Mouraine Is Keeping The Dream Alive

The rapper solidifies his presence as an active leader in Edmonton's hip-hop community.

by Glenn Alderson

Mouraine’s latest may be called Bigger Dreams but the Edmonton rapper certainly isn’t living with his head in the clouds. In fact, Mouraine is about as real as it gets and continues to be a dominant figure representing hip-hop in Alberta with earned confidence.

If you’re not familiar with the rising emcee, Moraine immigrated to Canada from Northern Sudan with his Mother and siblings after they were forced to seek asylum. Displaced on the prairies, Mouraine spent his formative years immersed in skateboard and hip-hop culture. With his unique outsider perspective he was often playing the role of the observer, which is likely what makes him such a great storyteller. 

Bigger Dreams is full of quality rhymes and big sounds loaded with authentic energy. Mouraine mixes his sessionable flow with a modest bravado, recalling the likes of rap superstars Big Sean or Pusha T, both of whom Mouraine has performed alongside as the opening support on past bills. 

The new EP kicks off with “Badmon,” a dark and bass-heavy single with elements of trap and an earworm chorus. Recorded at Atreus XO with Graham Smith, the production is thoughtful and varied with downtempo tracks that would pair well alongside a light indica hybrid, while others on the album have the potential to get any dance floor moving.

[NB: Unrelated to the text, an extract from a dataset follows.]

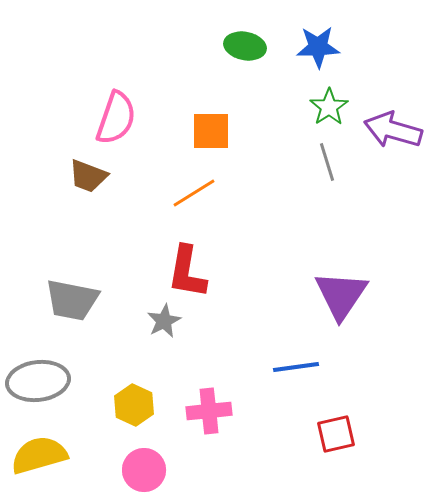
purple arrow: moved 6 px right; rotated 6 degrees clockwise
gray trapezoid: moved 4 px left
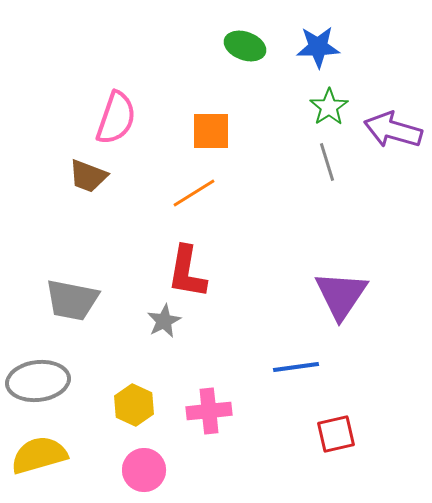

Mixed and mastered by the Grammy nominated G.O.O.D Music producer Mike Snell (Kanye West, Teyana Taylor), the tracks pack a professional punch, making groovier songs like the eponymous “Bigger Dreams” vibe comfortably next to J Cole or Mac Miller on your next rap tracks playlist. 

Continuing to build his legacy locally in Edmonton, Mouraine is rising up and out of the prairies. We caught up with him to find out what moves him musically while he highlights some of his favourite emcees who are working alongside him to put the City Of Champs and Alberta as a whole back on the map

When did you decide you wanted to be a rapper? 

When I was going into junior high school, around Grade 7. I used to watch rap videos and BET every day after school and remember wanting to perform like Eminem and 50 Cent.

What kind of music did you listen to growing up?

I listened to a lot of hip-hop, but also what was playing on the radio mostly. I love all types of music though. Music is whatever warms your soul.

How would you describe your style as a rapper?

I think my style as a rapper is very unique because I’m just being myself. I don’t try to rap or fit into a cliche. Like, I made a song about my 1998 Chevy Malibu “Hoopty.” I don’t think a lot of people are willing to do such a thing.

What is the biggest misconception about the rap music scene in Alberta? 

I don’t think it’s a misconception but the rap music scene in Alberta isn’t as acknowledged as it should be, because most people don’t know it exists out here. I see it on a lot of famous artist’s faces. Every time they come here for a concert and it sells out, they are blown away by the culture that is out here.

Who are some emcees in Alberta that we should be paying attention to?

Arlo Maverick is most likely the most important man in the history of Hip hop in Alberta. Cartel Madras have a unique mix of house and hip-hop that can be played at your local college party and everyone would vibe out. Moto is most likely one of the most talented artists out of Alberta. He is only 22 but can go toe-to-toe with anyone on the A-list. The way DaKidT raps, you can hear his lyrics come directly from the heart. Erick Rush is also super talented. I feel like in the next few years he will be a household name in the Edmonton music scene for sure.